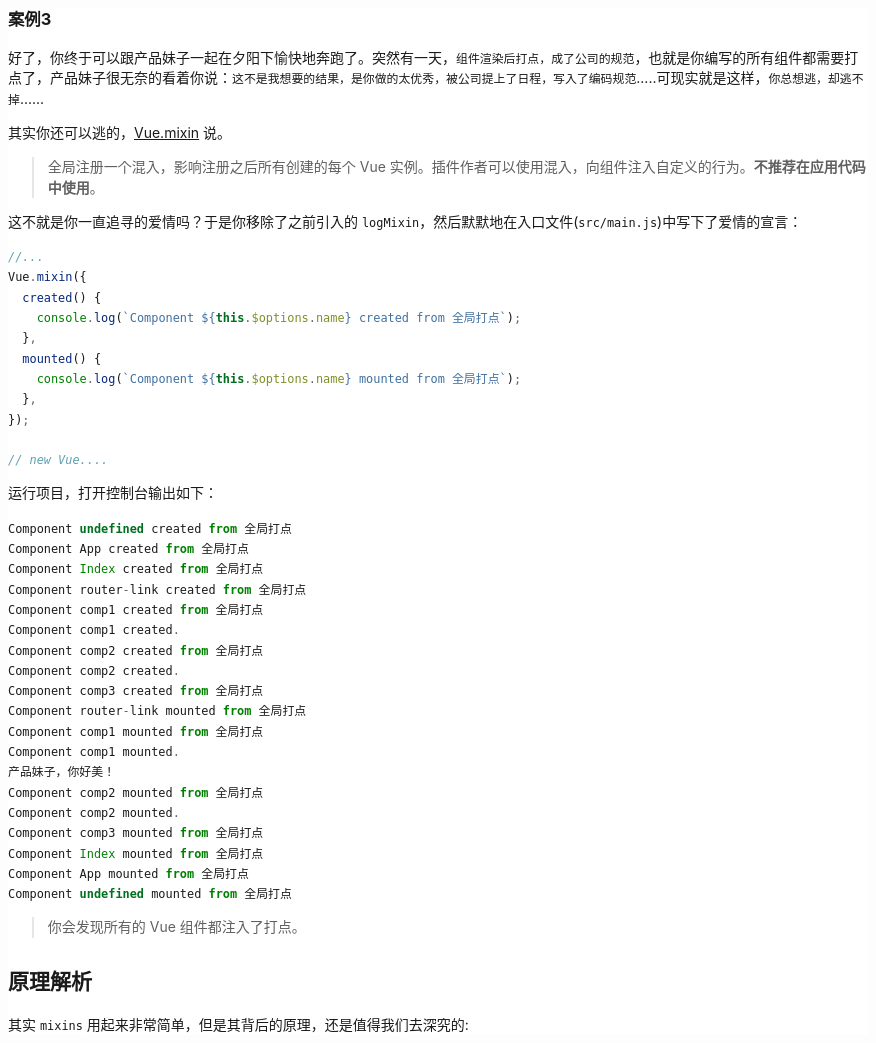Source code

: ### 案例3

好了，你终于可以跟产品妹子一起在夕阳下愉快地奔跑了。突然有一天，`组件渲染后打点，成了公司的规范`，也就是你编写的所有组件都需要打点了，产品妹子很无奈的看着你说：`这不是我想要的结果，是你做的太优秀，被公司提上了日程，写入了编码规范`.....可现实就是这样，`你总想逃，却逃不掉`......

其实你还可以逃的，[Vue.mixin](https://cn.vuejs.org/v2/api/#Vue-mixin) 说。

> 全局注册一个混入，影响注册之后所有创建的每个 Vue 实例。插件作者可以使用混入，向组件注入自定义的行为。**不推荐在应用代码中使用**。

这不就是你一直追寻的爱情吗？于是你移除了之前引入的 `logMixin`，然后默默地在入口文件(`src/main.js`)中写下了爱情的宣言：

```js
//...
Vue.mixin({
  created() {
    console.log(`Component ${this.$options.name} created from 全局打点`);
  },
  mounted() {
    console.log(`Component ${this.$options.name} mounted from 全局打点`);
  },
});

// new Vue....
```

运行项目，打开控制台输出如下：

```js
Component undefined created from 全局打点
Component App created from 全局打点
Component Index created from 全局打点
Component router-link created from 全局打点
Component comp1 created from 全局打点
Component comp1 created.
Component comp2 created from 全局打点
Component comp2 created.
Component comp3 created from 全局打点
Component router-link mounted from 全局打点
Component comp1 mounted from 全局打点
Component comp1 mounted.
产品妹子，你好美！
Component comp2 mounted from 全局打点
Component comp2 mounted.
Component comp3 mounted from 全局打点
Component Index mounted from 全局打点
Component App mounted from 全局打点
Component undefined mounted from 全局打点
```

> 你会发现所有的 Vue 组件都注入了打点。

## 原理解析

其实 `mixins` 用起来非常简单，但是其背后的原理，还是值得我们去深究的:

──────

*AIM OF THE EXERCISE*
Lines from the one containing "好了，你终于可以跟产品妹子一" through the final line of the material should be set down exactly, and no other lines.

*SOLUTION TO THE EXERCISE*
好了，你终于可以跟产品妹子一起在夕阳下愉快地奔跑了。突然有一天，`组件渲染后打点，成了公司的规范`，也就是你编写的所有组件都需要打点了，产品妹子很无奈的看着你说：`这不是我想要的结果，是你做的太优秀，被公司提上了日程，写入了编码规范`.....可现实就是这样，`你总想逃，却逃不掉`......

其实你还可以逃的，[Vue.mixin](https://cn.vuejs.org/v2/api/#Vue-mixin) 说。

> 全局注册一个混入，影响注册之后所有创建的每个 Vue 实例。插件作者可以使用混入，向组件注入自定义的行为。**不推荐在应用代码中使用**。

这不就是你一直追寻的爱情吗？于是你移除了之前引入的 `logMixin`，然后默默地在入口文件(`src/main.js`)中写下了爱情的宣言：

```js
//...
Vue.mixin({
  created() {
    console.log(`Component ${this.$options.name} created from 全局打点`);
  },
  mounted() {
    console.log(`Component ${this.$options.name} mounted from 全局打点`);
  },
});

// new Vue....
```

运行项目，打开控制台输出如下：

```js
Component undefined created from 全局打点
Component App created from 全局打点
Component Index created from 全局打点
Component router-link created from 全局打点
Component comp1 created from 全局打点
Component comp1 created.
Component comp2 created from 全局打点
Component comp2 created.
Component comp3 created from 全局打点
Component router-link mounted from 全局打点
Component comp1 mounted from 全局打点
Component comp1 mounted.
产品妹子，你好美！
Component comp2 mounted from 全局打点
Component comp2 mounted.
Component comp3 mounted from 全局打点
Component Index mounted from 全局打点
Component App mounted from 全局打点
Component undefined mounted from 全局打点
```

> 你会发现所有的 Vue 组件都注入了打点。

## 原理解析

其实 `mixins` 用起来非常简单，但是其背后的原理，还是值得我们去深究的:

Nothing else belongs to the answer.